También espoleado por la convicción de que la debilidad del Estado español, obstáculo para el desarrollo económico y social del conjunto, redundaba asimismo en serio perjuicio para todas las regiones. De ahí que aspirara a un sistema de poder más eficaz y más moderno que tuviera además en cuenta la personalidad histórica, cultural y étnica de Cataluña. Al calor de esas ideas se fue formando toda una pléyade de escritores y dirigentes políticos tales como I.Sunyol, Duràn i Ventosa, Jaume Carner, Puig i Cadafalch, Eugeni d´Ors, y, especialmente, Enric Prat de la Riba y Francesc Cambò, procedentes del Centro Escolar o del Ateneo, los cuales, en su mayoría, se encontrarían en las filas de la Lliga Regionalista.

En su pensamiento pesaban también las ideas liberales, pero Prat de la Riba y Cambò especialmente, habían heredado la aversión de Valentì Almirall (Lo catalanisme,1886) a la variante francesa de esa ideología. Rechazaban la libertad ahormada por el prurito de la igualdad y también la omnipotencia del Estado centralista, encarnación de una voluntad abstracta surgida de individuos idénticos o equivalentes. Prat y Cambò preferían el liberalismo inglés con sus garantías efectivas de los derechos de los individuos frente a un Estado que, en su afán igualitarista, podría fácilmente recortar la libertad de personas y grupos de especial preeminencia. Añádase a ello la influencia del pensamiento organicista e historicista de Herder, Savigny y Taine, y tendremos las claves teóricas de un catalanismo que trataba de realzar y proteger la personalidad histórica y natural de Cataluña frente a los abusos y la tendencia uniformista del unitarismo.

Cataluña tenía perfil propio, entidad histórica y natural propia. Había sido sujeto histórico independiente durante siglos y poseía su propia lengua, enriquecida ahora con meritorias aportaciones intelectuales. Duràn i Ventosa y Prat de la Riba afirmaban la realidad nacional de Cataluña y buscaban la expresión adecuada que convirtiera la exaltación romántica de los hombres de la Renaixença en fórmula política apta para elaborar programas concretos que aunasen voluntades en pos de un proyecto de restauración nacional. Si resultaba conveniente, admitía Prat sin remilgos en La nacionalitat catalana, había que jugar con la ambigüedad y crear nueva conciencia, introduciendo mercancía nacionalista a través de términos más suaves y aceptados por la masa: “Con calculado oportunismo insinuábamos en sueltos y en artículos las nuevas doctrinas mezclando adrede región, nacionalidad y patria para avezar poco a poco a los lectores”.

▶ [DATOS PROPORCIONADOS]

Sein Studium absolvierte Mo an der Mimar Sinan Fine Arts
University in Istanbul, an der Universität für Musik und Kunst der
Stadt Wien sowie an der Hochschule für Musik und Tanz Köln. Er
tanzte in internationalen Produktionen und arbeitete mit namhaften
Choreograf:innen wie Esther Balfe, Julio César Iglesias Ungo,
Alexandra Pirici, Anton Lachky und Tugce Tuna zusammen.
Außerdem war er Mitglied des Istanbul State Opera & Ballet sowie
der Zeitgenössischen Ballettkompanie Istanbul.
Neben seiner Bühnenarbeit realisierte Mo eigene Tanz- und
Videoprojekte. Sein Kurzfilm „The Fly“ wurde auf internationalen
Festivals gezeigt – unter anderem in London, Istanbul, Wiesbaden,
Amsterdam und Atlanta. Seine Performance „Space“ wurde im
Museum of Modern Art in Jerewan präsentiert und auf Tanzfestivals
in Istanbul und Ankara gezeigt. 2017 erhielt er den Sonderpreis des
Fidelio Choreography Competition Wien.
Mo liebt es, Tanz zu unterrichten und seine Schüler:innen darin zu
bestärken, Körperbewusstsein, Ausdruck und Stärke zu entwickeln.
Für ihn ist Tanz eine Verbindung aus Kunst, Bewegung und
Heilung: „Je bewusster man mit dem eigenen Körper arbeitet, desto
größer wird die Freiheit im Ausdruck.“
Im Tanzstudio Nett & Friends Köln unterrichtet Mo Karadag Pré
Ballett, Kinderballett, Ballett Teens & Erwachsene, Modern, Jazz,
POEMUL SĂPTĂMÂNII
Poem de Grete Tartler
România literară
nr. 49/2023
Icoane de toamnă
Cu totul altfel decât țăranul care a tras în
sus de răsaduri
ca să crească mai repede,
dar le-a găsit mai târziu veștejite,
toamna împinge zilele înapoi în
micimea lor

▶ [ENUNCIADO]
Indica, por favor, si cada afirmación concuerda con el texto sobre el catalanismo. Responde sí o no y cita literalmente las palabras del texto que lo deciden.
1. Prat de la Riba y Cambò preferían el liberalismo francés.
2. La mayoría de esos escritores y dirigentes políticos acabarían en la Lliga Regionalista.
3. Prat rechazaba jugar con la ambigüedad para difundir las ideas nacionalistas.

▶ [RESPUESTA]
1. No: «Prat y Cambò preferían el liberalismo inglés».
2. Sí: «los cuales, en su mayoría, se encontrarían en las filas de la Lliga Regionalista».
3. No: «había que jugar con la ambigüedad y crear nueva conciencia».